The goal is to devise a menu of contracts that balances out the asymmetries. An example is tiered-class seating on airplanes: some customers will contract to pay higher fares for more room and better food; some customers will contract to forego those advantages in exchange for lower fares. The seller doesn’t have to know in advance which population is which; the populations are self-selecting.
In statistical contract theory, Jordan explains, the contracts have statistical analyses embedded within them. The example he likes to use is the drug approval process.
“The job of the regulatory agency is to decide which drugs go to market,” Jordan says. “And it's partially a statistical problem: You have a drug candidate, and it may or may not be effective on humans. You don't know a priori. So you do an A/B test. You bring in people, and you either give them the treatment, or you give them a control, and you see if there has been an improvement.
“The problem is that there are more players in this game. The drug candidates are not coming just from nature or from the agency itself. There are these third-party agents, which are the pharmaceutical companies, that are generating drug candidates. They can generate tens of thousands of them, which would be far too expensive to test.
“The agency has no idea whether a candidate is good or bad before they run their clinical trial. But the pharmaceutical company knows a little more. They know how they develop the candidates, and maybe they did some internal testing. So there you have your asymmetry. The agency can’t just ask the pharmaceutical company, Hey, is that candidate good or not? Because the pharmaceutical company is just hoping that it passes the screening and gets onto the market and they make some money.
“The solution is something we call statistical contract theory, and hopefully, it will begin to emerge as a new field. The mathematical ingredients are again menus of options, including license fees, durations of licenses, sizes of the trials, and so on. And every drug company gets to look at that same menu for every possible drug. They make a selection, and then nature reveals an outcome via a clinical trial.
“In the selection process, the drug company is revealing something. The drug company says, hey, on this candidate drug, I know it's really good, so I'm going to take ‘business class’. And now you kind of revealed something to the agency. But the agency doesn't use that information directly; they set up a contract a priori, and you made your selection.

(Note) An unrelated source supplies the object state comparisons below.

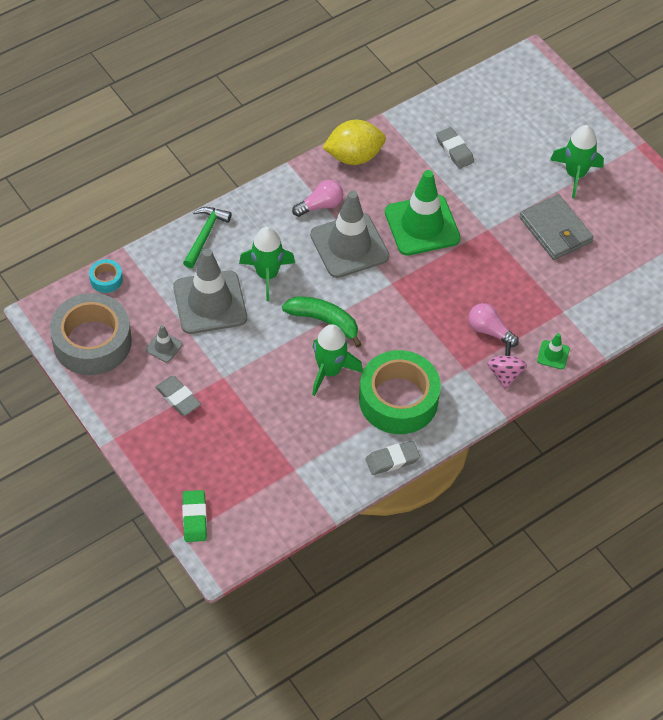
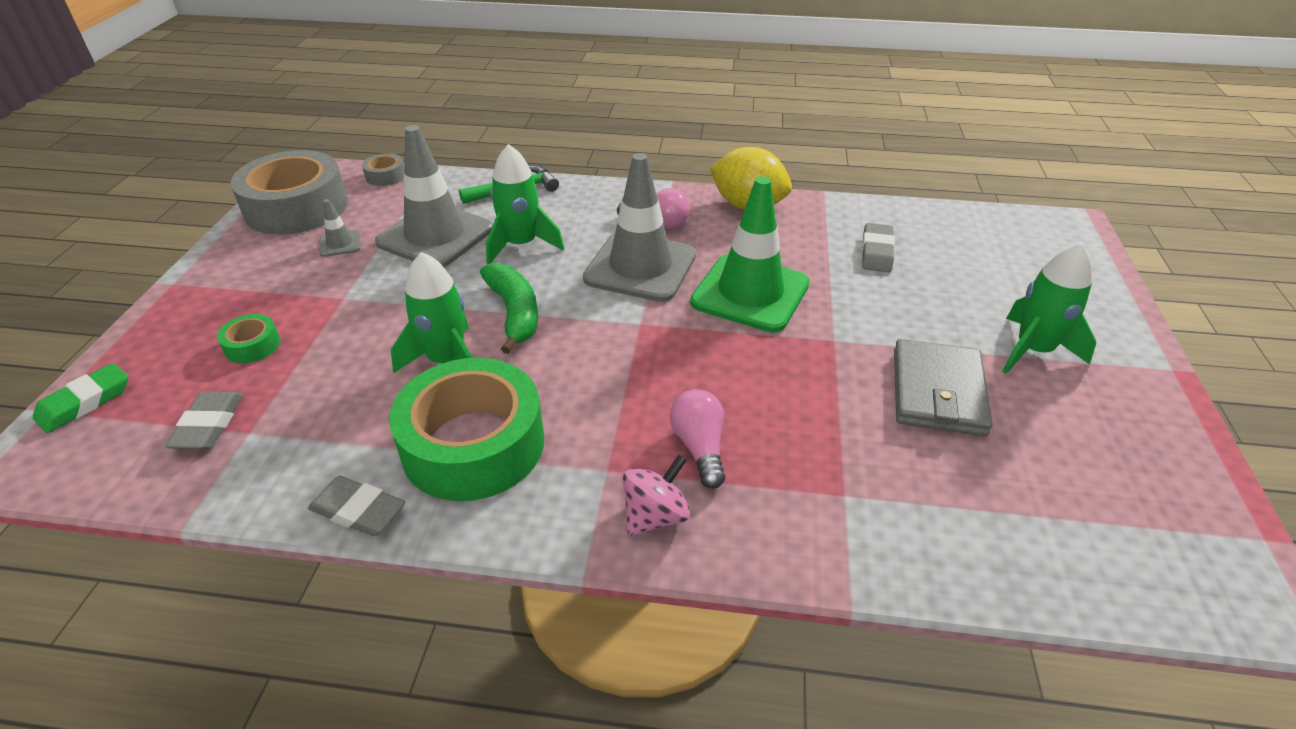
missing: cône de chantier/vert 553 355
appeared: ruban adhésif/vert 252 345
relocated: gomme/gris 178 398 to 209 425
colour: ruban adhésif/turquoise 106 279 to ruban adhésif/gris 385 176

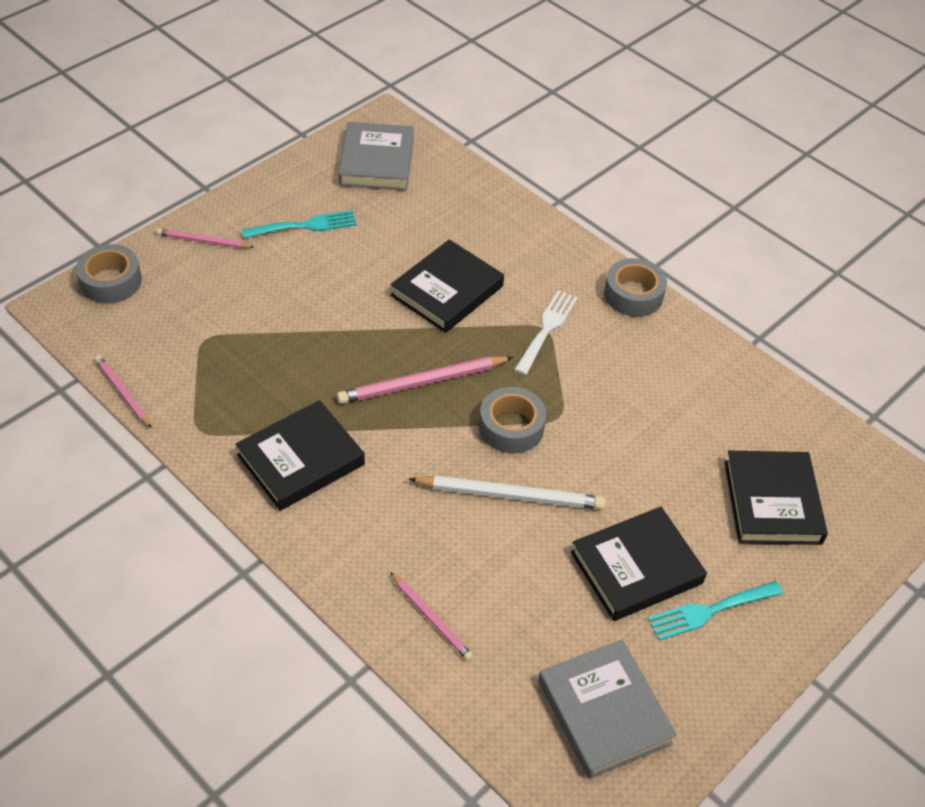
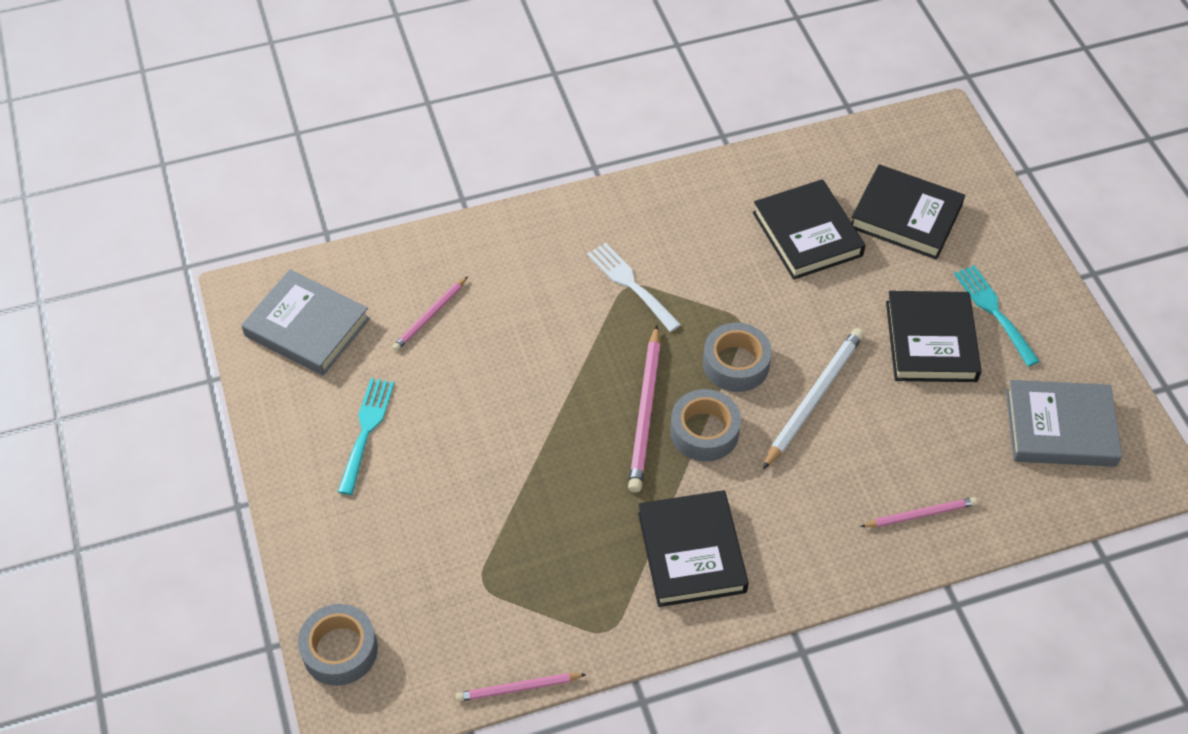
relocated: crayon/rose 203 241 to 430 316; livre/noir 447 291 to 807 234; ruban adhésif/gris 633 294 to 704 431
spun: fourchette/turquoise 710 611 = 993 311 150 degrees clockwise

We have a new mathematical theory that exactly addresses that kind of design problem and, hopefully, a range of other problems.”
Prediction-powered inference
Another tool that Jordan’s group has been developing is called prediction-powered inference.
“How do I use neural nets not just to make good predictions but to make good confidence intervals?” Jordan says. “The problem is that even if these predictions are very accurate, they still make big errors in some instances, and those can conspire to yield biased confidence intervals. We have this new technique called prediction-powered inference that addresses this problem.
“Classical bias correction would be just that I estimate the bias, and I correct the original estimate for the bias to get a more unbiased estimator. What we're doing is different. We're estimating not the bias but a confidence interval on all the possible biases. And then we're using that confidence interval to do all possible adjustments of the original value to get a confidence interval on the true parameter. So we don't just get a better predictive estimate; we get a whole confidence interval that has a high probability of covering the truth. It is able to use all of these biased predictions from the neural net and nonetheless provide an interval that has a guarantee of covering the truth. It's kind of almost magical that it can be done. But it can.”